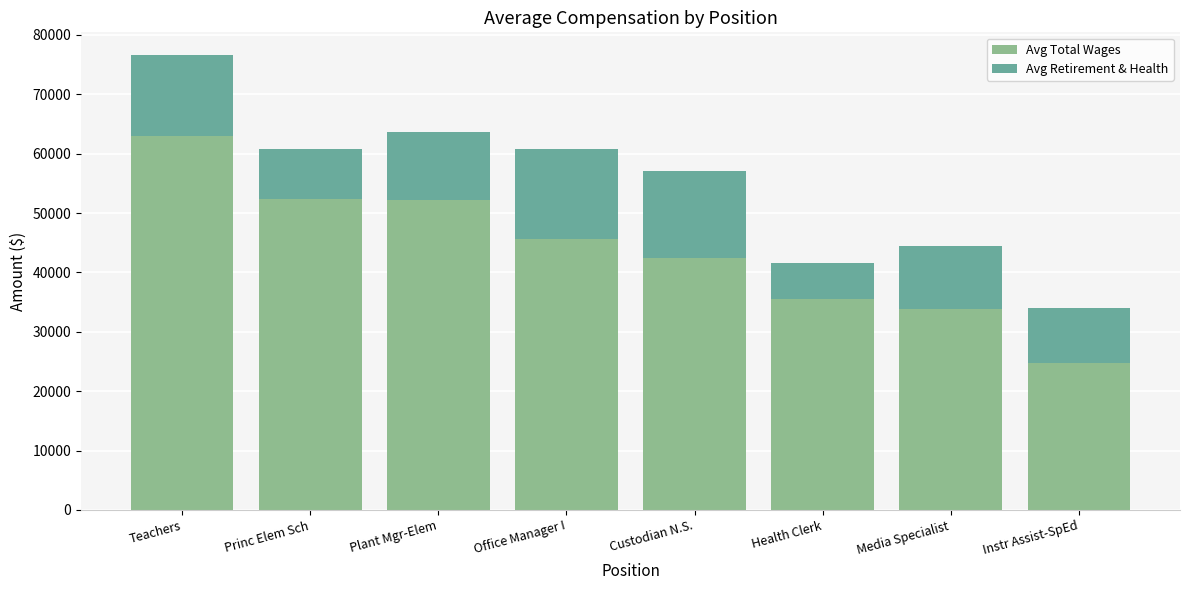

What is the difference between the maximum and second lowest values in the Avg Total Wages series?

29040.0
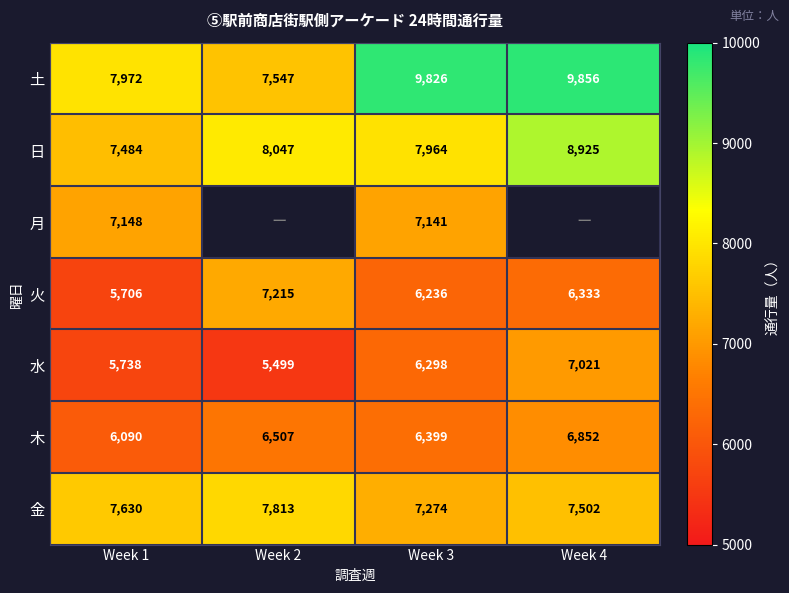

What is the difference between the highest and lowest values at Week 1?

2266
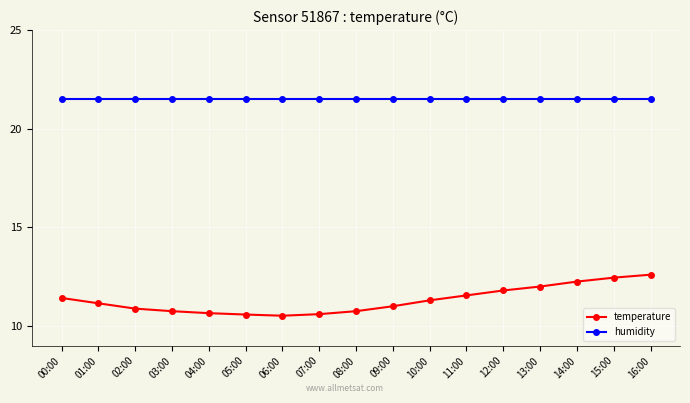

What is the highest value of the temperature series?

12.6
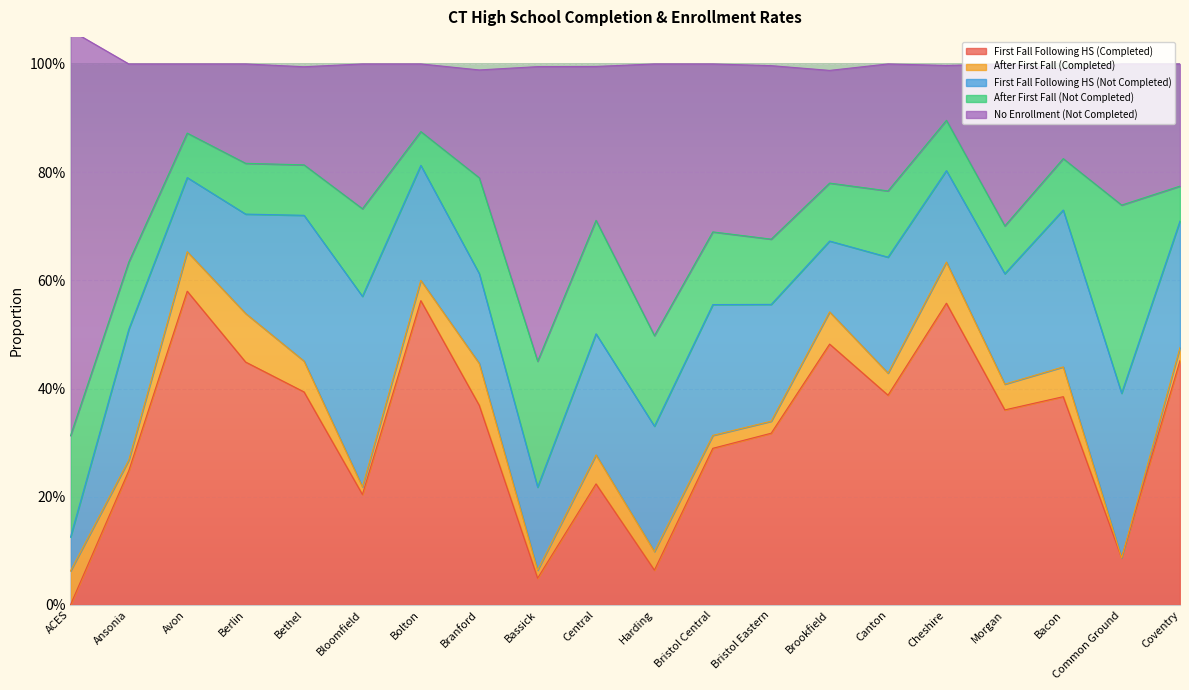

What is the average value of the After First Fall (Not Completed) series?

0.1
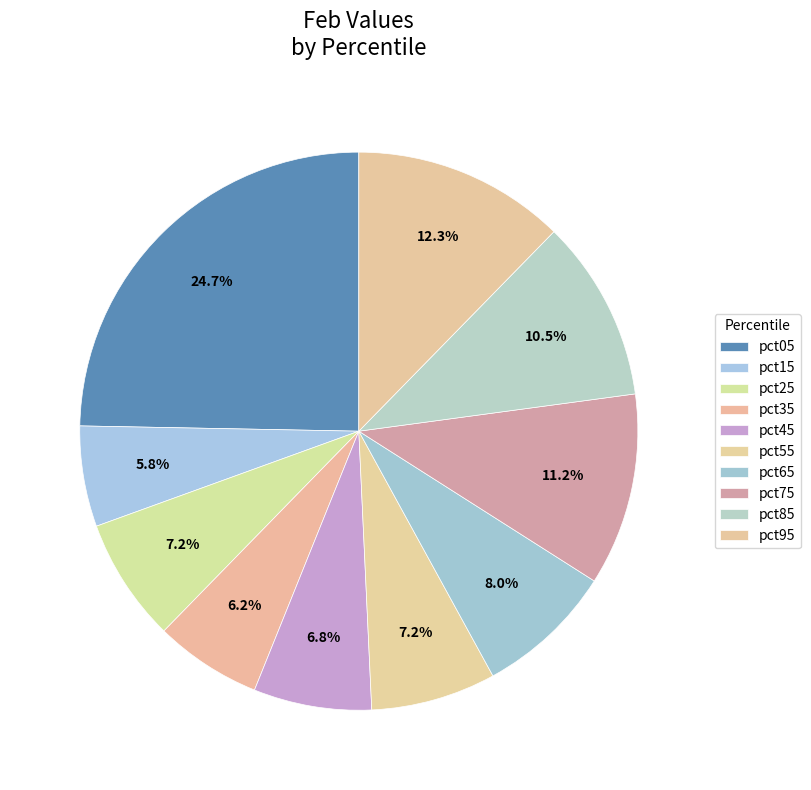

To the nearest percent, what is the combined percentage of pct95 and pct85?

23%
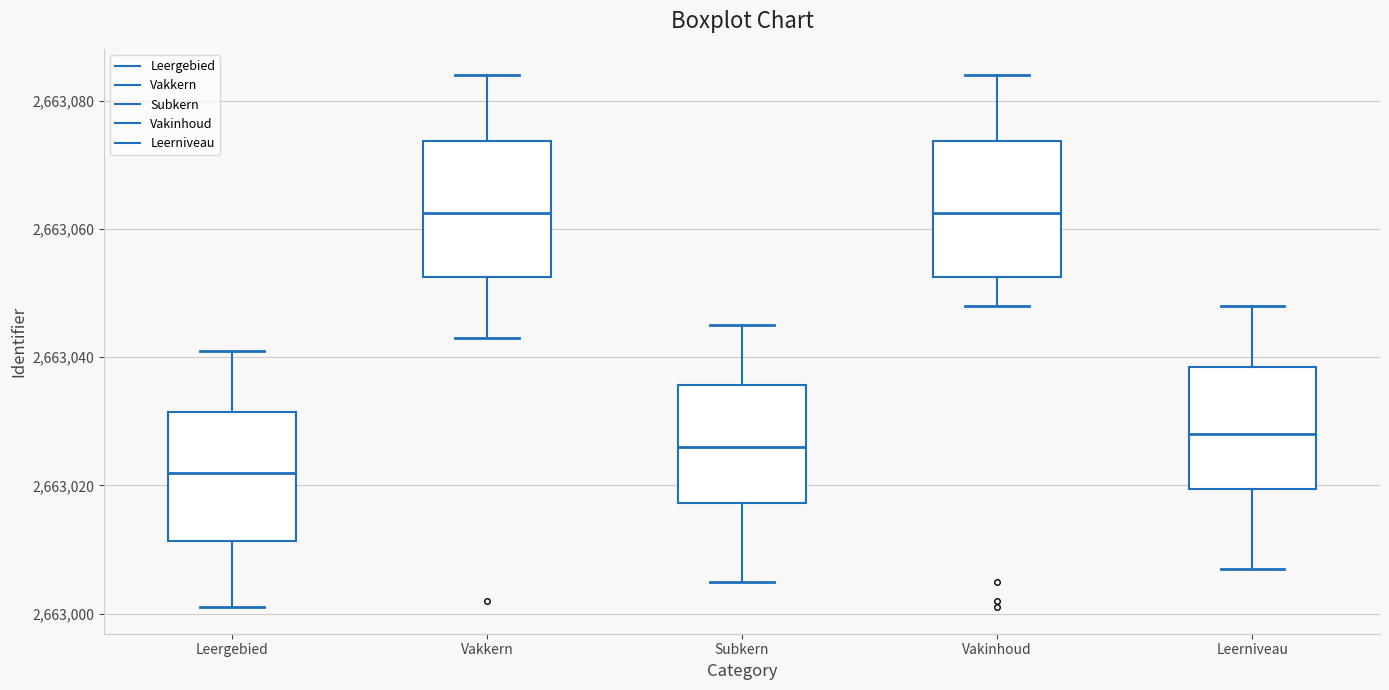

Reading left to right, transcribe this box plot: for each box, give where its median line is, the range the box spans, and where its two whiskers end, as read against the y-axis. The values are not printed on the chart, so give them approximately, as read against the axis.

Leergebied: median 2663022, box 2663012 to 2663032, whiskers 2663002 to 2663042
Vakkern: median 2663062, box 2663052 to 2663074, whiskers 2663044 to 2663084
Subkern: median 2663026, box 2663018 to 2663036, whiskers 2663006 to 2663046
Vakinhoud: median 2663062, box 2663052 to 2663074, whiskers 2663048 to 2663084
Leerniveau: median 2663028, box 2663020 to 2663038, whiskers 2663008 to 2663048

++++++++++++++++++++

TASK TO CARRY OUT: Please find every line in the entries above that contains the word "values" and copy each of those lines out in full.

SOLUTION:
What is the difference between the maximum and second lowest values in the Avg Total Wages series?
What is the difference between the highest and lowest values at Week 1?
Reading left to right, transcribe this box plot: for each box, give where its median line is, the range the box spans, and where its two whiskers end, as read against the y-axis. The values are not printed on the chart, so give them approximately, as read against the axis.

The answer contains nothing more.